# START OF Source passage

Our Secrets, Our Stories

Spring signs 054

I have a secret and so, my cohorts or neighbors, do you. We may have known each other for decades and shared breakfast once a month. Perhaps lived across the hall from one another and picked up each other’s mail as a favor when one or the other was gone. Celebrated our children’s milestones. Participated in a support group, noting small nuances of our lives. Been related by blood or marriage–ample opportunities to get personal. But there is ever something kept to yourself, an experience, a feeling, a person, time or place set aside from the rest. It resides in a part unknown to anyone else. And the reality is that it is not singular but exists in multiples. We have so many secrets it is unlikely we could name them all if it was demanded of us. For some we have briefly acknowledged only to manage to hide forever–perhaps even from ourselves.

Merriam-Webster Dictionary notes that definitions for the noun “secret” include:

1) information kept hidden from others

2)  an uncommon way of doing something to achieve good results  (and unknown to most others)

3) something mysterious, inexplicable

The evolution from the Latin secretus: to separate, distinguish, sift, keep apart.

This covers a fair amount of territory. And I’ve been thinking about it a lot in a time where it is getting harder to maintain privacy in our world. Everyone is concerned about having personal information kept that way, yet we are obliged to share critical details in order to manage our lived in multiple ways. For many of the younger generations it is so pervasive a condition that they often don’t blink an eye when asked for minute details to establish identity. And social media provides easier access each year to whoever puts information out there. Want some attention? Post something on YouTube or Instagram. For that matter, post anything on the internet at our own risk, as the virtual ticker tape of our lives may unspool before us. It seems to me the illusory fame some seek makes one’s identity more fluid–and rather indistinguishable.

And of course I see the irony as I write a post for WordPress, a platform for many millions around the world. Writers, after all, write from what they know or want/need to know and then tend to share it, and a reader gets to know much about the person who is penning the epistle.

Or do you? Do I?

Secrets–odds and ends as well as dramatic moments–naturally accumulate as the years accordion. There seems to be room for all despite one more item being added, pressed closer and denser, our minds and memories akin to striated rock. What surprises us at times is that secrets appear to have as big a role in creating our identities as obvious known factors do. Perhaps more so, at times. Who we are may not be who we appear to be, which seems rather ominous. The reality is, few if any of us are strictly as we appear because everyone has something kept private, held at bay. For one thing, there are too many moments lived, a glut of informative tidbits, each making an impression that is discarded or given closer examination. Our brains are ceaseless workhorses twenty-four hours a day to manage it all. So from a generalized view, it’s not surprising we don’t share close to all of what we experience–much may hardly reach awareness. Until perhaps a dream reveals it to us or a sudden thought leaps awake in the middle of some mundane activity. That aha moment–which we often tuck away.

# END OF Source passage

What to do:
In the essay on secrets, which Latin word is given as the origin of "secret"? The material after this essay on secrets is unrelated to it.

# START OF Extracted records

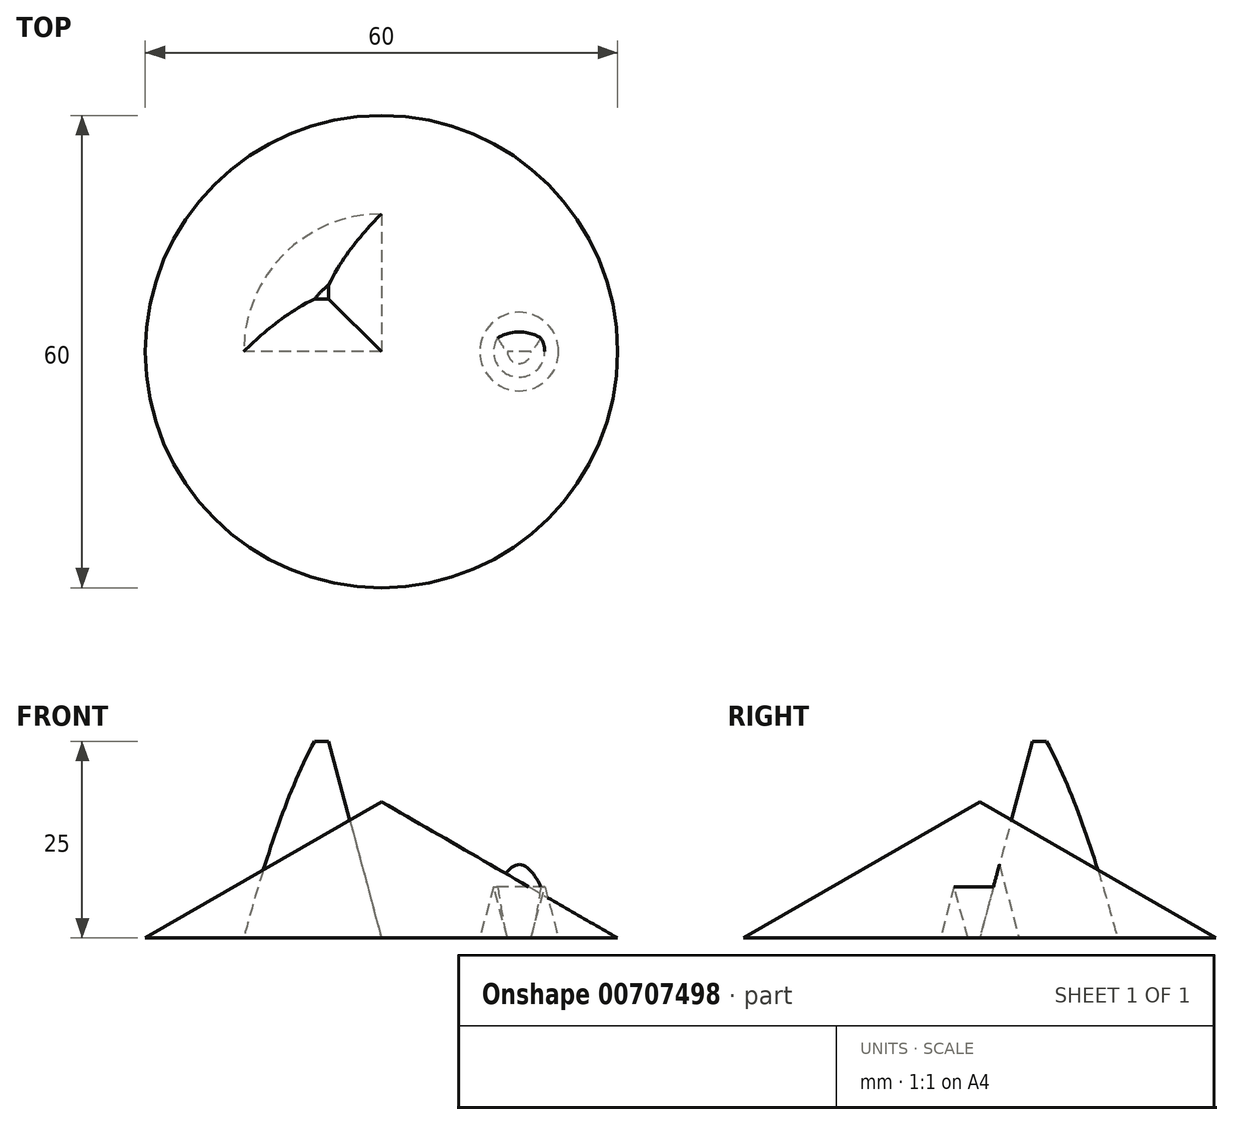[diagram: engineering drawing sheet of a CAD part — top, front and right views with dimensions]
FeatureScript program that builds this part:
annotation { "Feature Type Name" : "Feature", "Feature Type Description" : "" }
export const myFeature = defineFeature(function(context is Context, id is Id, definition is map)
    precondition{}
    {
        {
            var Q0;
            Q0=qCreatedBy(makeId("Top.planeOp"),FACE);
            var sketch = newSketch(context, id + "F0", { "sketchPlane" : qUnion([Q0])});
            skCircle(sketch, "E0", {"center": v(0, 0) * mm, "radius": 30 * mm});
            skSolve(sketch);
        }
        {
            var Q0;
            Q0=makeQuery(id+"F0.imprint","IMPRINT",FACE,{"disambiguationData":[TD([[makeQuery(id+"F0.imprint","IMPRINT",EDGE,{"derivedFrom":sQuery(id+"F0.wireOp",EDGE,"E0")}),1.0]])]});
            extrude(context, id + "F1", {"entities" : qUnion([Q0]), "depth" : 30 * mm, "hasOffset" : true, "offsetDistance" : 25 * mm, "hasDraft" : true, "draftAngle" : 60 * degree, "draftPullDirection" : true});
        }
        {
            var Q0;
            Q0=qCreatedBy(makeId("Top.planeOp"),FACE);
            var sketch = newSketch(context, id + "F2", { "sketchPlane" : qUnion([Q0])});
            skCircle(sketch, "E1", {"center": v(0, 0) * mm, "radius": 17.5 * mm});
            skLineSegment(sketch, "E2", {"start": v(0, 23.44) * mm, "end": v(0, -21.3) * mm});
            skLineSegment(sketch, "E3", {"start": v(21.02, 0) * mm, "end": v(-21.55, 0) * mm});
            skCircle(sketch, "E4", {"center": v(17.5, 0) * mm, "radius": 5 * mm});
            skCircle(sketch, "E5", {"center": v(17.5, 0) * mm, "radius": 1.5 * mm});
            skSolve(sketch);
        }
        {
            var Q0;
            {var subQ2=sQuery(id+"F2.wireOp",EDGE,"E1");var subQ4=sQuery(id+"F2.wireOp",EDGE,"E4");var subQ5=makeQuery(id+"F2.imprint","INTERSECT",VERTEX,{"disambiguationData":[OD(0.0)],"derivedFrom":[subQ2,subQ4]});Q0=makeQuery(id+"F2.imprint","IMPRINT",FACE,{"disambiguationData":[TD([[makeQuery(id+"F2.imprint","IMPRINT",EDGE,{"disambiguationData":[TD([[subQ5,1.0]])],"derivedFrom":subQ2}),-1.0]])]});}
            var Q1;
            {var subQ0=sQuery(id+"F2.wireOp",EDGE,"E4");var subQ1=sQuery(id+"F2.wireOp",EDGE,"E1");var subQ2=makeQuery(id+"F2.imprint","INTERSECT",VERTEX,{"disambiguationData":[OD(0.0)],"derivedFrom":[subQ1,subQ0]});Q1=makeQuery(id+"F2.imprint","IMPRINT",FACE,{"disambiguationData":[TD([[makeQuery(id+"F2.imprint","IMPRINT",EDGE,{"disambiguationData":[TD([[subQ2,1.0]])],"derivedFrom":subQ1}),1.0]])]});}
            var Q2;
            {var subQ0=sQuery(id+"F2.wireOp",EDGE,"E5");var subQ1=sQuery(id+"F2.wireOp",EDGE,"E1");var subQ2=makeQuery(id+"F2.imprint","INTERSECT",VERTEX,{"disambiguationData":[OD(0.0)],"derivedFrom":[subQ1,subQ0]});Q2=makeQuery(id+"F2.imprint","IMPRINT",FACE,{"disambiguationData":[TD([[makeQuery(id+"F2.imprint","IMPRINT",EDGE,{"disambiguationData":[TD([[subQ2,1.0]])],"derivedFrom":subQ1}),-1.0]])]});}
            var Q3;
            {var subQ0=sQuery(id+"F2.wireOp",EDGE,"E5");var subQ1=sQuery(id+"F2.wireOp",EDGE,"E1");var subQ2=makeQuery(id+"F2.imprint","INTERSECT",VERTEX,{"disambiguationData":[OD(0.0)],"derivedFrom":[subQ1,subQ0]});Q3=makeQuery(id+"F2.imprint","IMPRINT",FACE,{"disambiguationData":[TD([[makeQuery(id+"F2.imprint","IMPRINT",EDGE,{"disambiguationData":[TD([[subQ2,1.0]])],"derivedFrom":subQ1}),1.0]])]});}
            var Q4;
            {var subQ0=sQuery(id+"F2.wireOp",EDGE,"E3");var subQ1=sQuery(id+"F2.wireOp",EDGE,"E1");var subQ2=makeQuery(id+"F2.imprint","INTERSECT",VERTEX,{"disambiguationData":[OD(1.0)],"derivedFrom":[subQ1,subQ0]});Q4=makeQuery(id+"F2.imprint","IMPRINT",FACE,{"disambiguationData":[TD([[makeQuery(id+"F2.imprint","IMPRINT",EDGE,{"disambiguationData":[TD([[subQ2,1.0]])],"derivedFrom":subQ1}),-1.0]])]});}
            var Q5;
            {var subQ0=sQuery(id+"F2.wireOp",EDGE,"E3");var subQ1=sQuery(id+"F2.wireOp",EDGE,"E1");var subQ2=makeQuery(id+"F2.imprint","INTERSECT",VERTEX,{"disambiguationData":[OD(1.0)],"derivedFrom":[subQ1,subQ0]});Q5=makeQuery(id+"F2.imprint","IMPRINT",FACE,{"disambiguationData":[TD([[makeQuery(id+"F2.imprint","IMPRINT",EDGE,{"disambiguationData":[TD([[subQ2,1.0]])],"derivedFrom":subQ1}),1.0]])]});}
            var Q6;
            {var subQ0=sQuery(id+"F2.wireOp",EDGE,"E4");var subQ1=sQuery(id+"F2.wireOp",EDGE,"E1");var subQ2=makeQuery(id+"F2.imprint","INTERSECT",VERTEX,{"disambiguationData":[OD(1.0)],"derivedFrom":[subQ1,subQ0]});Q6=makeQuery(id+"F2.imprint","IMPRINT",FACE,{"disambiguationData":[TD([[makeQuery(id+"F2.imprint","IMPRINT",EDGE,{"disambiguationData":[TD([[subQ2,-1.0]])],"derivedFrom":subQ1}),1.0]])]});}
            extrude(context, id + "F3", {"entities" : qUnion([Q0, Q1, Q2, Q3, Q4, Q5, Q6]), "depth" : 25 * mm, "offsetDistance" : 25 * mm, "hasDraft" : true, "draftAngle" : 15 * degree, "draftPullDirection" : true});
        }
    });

# END OF Extracted records

Correct result:
Secretus, meaning to separate, distinguish, sift, or keep apart.